There are objections to ecological debt concerning its monetisation of nature’s services. This requires monetary estimations of the value of the environment, presenting many challenges because of ethical barriers, uncertainties, incomparable impacts, limited substitutability between natural and manmade capital, and arbitrariness of the discount rate.
 
However, it is evidently theoretically possible to put a value on ecological debt and these calculations allow us to identify the present ecological debt of various nations globally.

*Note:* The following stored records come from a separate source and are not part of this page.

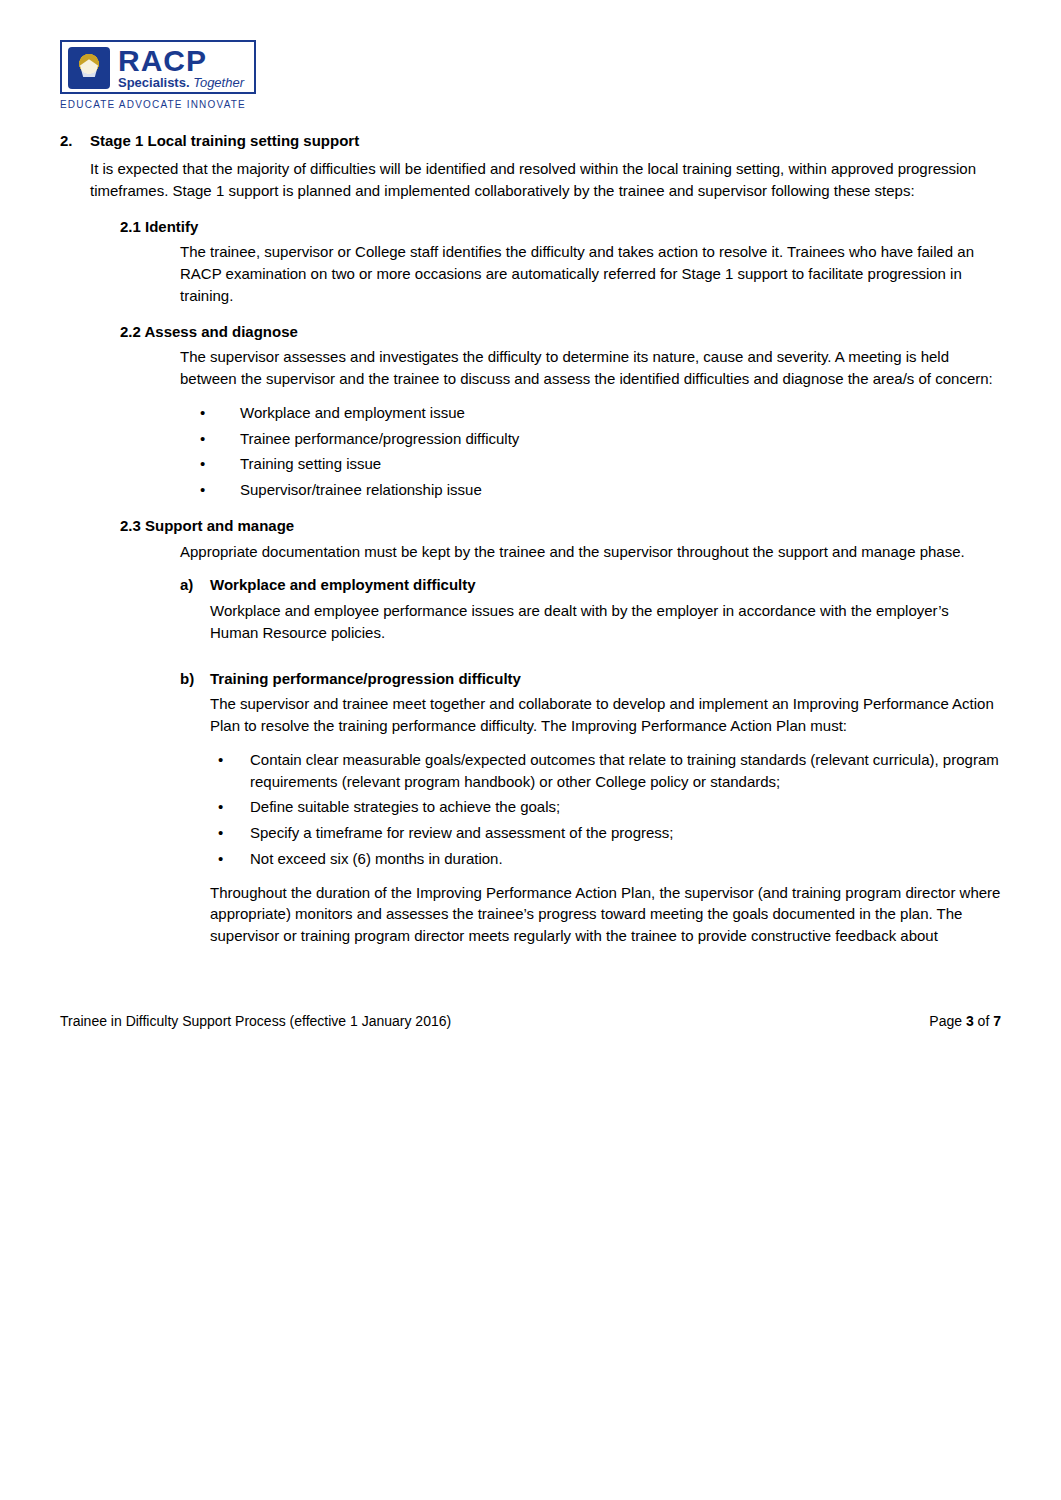RACP
Specialists. Together
EDUCATE ADVOCATE INNOVATE
2.
Stage 1 Local training setting support
It is expected that the majority of difficulties will be identified and resolved within the local training setting, within approved progression timeframes. Stage 1 support is planned and implemented collaboratively by the trainee and supervisor following these steps:
2.1 Identify
The trainee, supervisor or College staff identifies the difficulty and takes action to resolve it. Trainees who have failed an RACP examination on two or more occasions are automatically referred for Stage 1 support to facilitate progression in training.
2.2 Assess and diagnose
The supervisor assesses and investigates the difficulty to determine its nature, cause and severity. A meeting is held between the supervisor and the trainee to discuss and assess the identified difficulties and diagnose the area/s of concern:
Workplace and employment issue
Trainee performance/progression difficulty
Training setting issue
Supervisor/trainee relationship issue
2.3 Support and manage
Appropriate documentation must be kept by the trainee and the supervisor throughout the support and manage phase.
a)
Workplace and employment difficulty
Workplace and employee performance issues are dealt with by the employer in accordance with the employer’s Human Resource policies.
b)
Training performance/progression difficulty
The supervisor and trainee meet together and collaborate to develop and implement an Improving Performance Action Plan to resolve the training performance difficulty. The Improving Performance Action Plan must:
Contain clear measurable goals/expected outcomes that relate to training standards (relevant curricula), program requirements (relevant program handbook) or other College policy or standards;
Define suitable strategies to achieve the goals;
Specify a timeframe for review and assessment of the progress;
Not exceed six (6) months in duration.
Throughout the duration of the Improving Performance Action Plan, the supervisor (and training program director where appropriate) monitors and assesses the trainee’s progress toward meeting the goals documented in the plan. The supervisor or training program director meets regularly with the trainee to provide constructive feedback about
Trainee in Difficulty Support Process (effective 1 January 2016)
Page 3 of 7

In Africa, 30 countries are in deficit of their ecological biocapacity. Burundi, Djibouti, South Africa, Swaziland, Tunisia, Kenya and Uganda have a particularly great deficit, either because of high per capita carbon emissions, or population pressure and demand for crop and grazing land. These countries are using up at least twice as much natural resources as their countries are able to regenerate in a year. This is where ecological collapse would occur first, particularly in the lower income countries that have lower financial capacity to adapt to the new harsh economic reality.
 
However, there are 22 African countries with an ecological surplus, which might see an influx of environmental refugees in the coming decades. Those using less than half of their biocapacity, so theoretically able to support an influx of environmental migrants, are Angola, Eritrea and Namibia, which use 30% of biocapacity, and Liberia, Madagascar, Mozambique and Zambia are using 40% of biocapacity.
 
Looking to the future, if global carbon emissions were to reduce by at least 30%, earth overshoot day could be moved back to the 16th of September 2030, assuming the rest of the footprint would continue to expand at the current rate. However, if business continues as usual, the world would be using resources at a rate equivalent to the biocapacity of two earths by 2030. If this occurs, earth overshoot day would move up to the end of June.
 
Ecological debt may thus be central to future attempts to push back earth overshoot day, compensate those disproportionately impacted by use exceeding biocapacity, and increase awareness of the environmental impacts of resource extraction.